Нет сомнения, что Платонов сразу же, без колебаний и промедлений, с огромной доверчивостью и радостью, гораздо ближе и глубже, чем многие из его современников, в том числе и те, кто громогласно заявлял «моя революция!», принял красное дело и очень рано стал ему служить, о чем позднее сказал безо всякого пафоса: «Участие мое в октябрьской революции выражалось в том, что я работал как поэт и писатель в большевистской печати».
Глава вторая ГОРЕ ОТ УМА
Стихи Андрей Климентов начал писать, когда ему было десять-двенадцать лет и он стал «думать надо всем»
[4]. Какими были эти думы, нам неведомо, но к облику их юного создателя, к психологическому портрету относятся строки одного из ранних рассказов: «Ночью душа вырастала в мальчике, и томились в нем глубокие сонные силы, которые когда-нибудь взорвутся и вновь сотворят мир. В нем цвела душа, как во всяком ребенке, в него входили темные, неудержимые, страстные силы мира и превращались в человека. Это чудо, на которое любуется каждая мать каждый день в своем ребенке. Мать спасает мир, потому что делает его человеком.
Никто не мог видеть, кем будет этот мальчик. И он — рос, и все неудержимее, страшнее клокотали в нем спертые, сжатые, сгорбленные силы. Чистые, голубые, радостные сны видел он, и ни одного не мог вспомнить утром, — ранний спокойный свет солнца встречал его, и все внутри затихало, забывалось и падало. Но он рос во сне; днем было только солнечное пламя, ветер и тоскливая пыль на дороге».
Из этих раздумий и снов, из предощущения взрыва, катастрофы складывалась его жизнь, рано высказавшая себя в слове и почувствовавшая необходимость в том, чтобы это слово было услышано. В «Записных книжках» 1930-х годов Платонов отметил: «Жизнь надоедает в детстве, и человеку, прожившему шесть или семь лет от роду, кажется, наконец, что он живет бессмысленно и сердце его тоскует, но он не знает всех слов и не может спросить других — так, чтобы его поняли — отчего ему стало скучно».

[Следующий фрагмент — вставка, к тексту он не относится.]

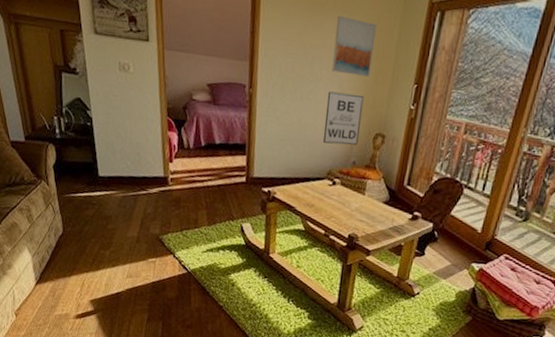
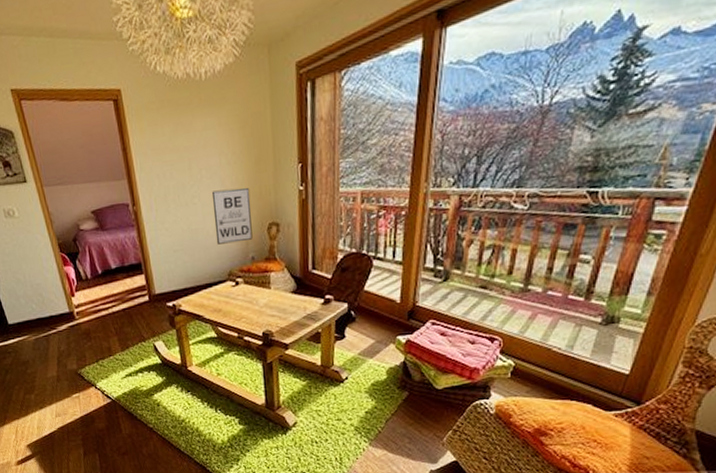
wall art: present [331,15,377,77] -> none [204,110,251,170]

По сообщению литературоведа Льва Шубина, сославшегося на свидетельство Марии Александровны Платоновой, еще в 1914 или 1915 году Андрей Климентов посылал стихи в Петербург (Петроград) в какой-то из литературных журналов. «Стихи не опубликовали, но в письме редактора мальчику были сказаны теплые, ободряющие слова о том, что у него Богом данный талант и что ему необходимо продолжать писать».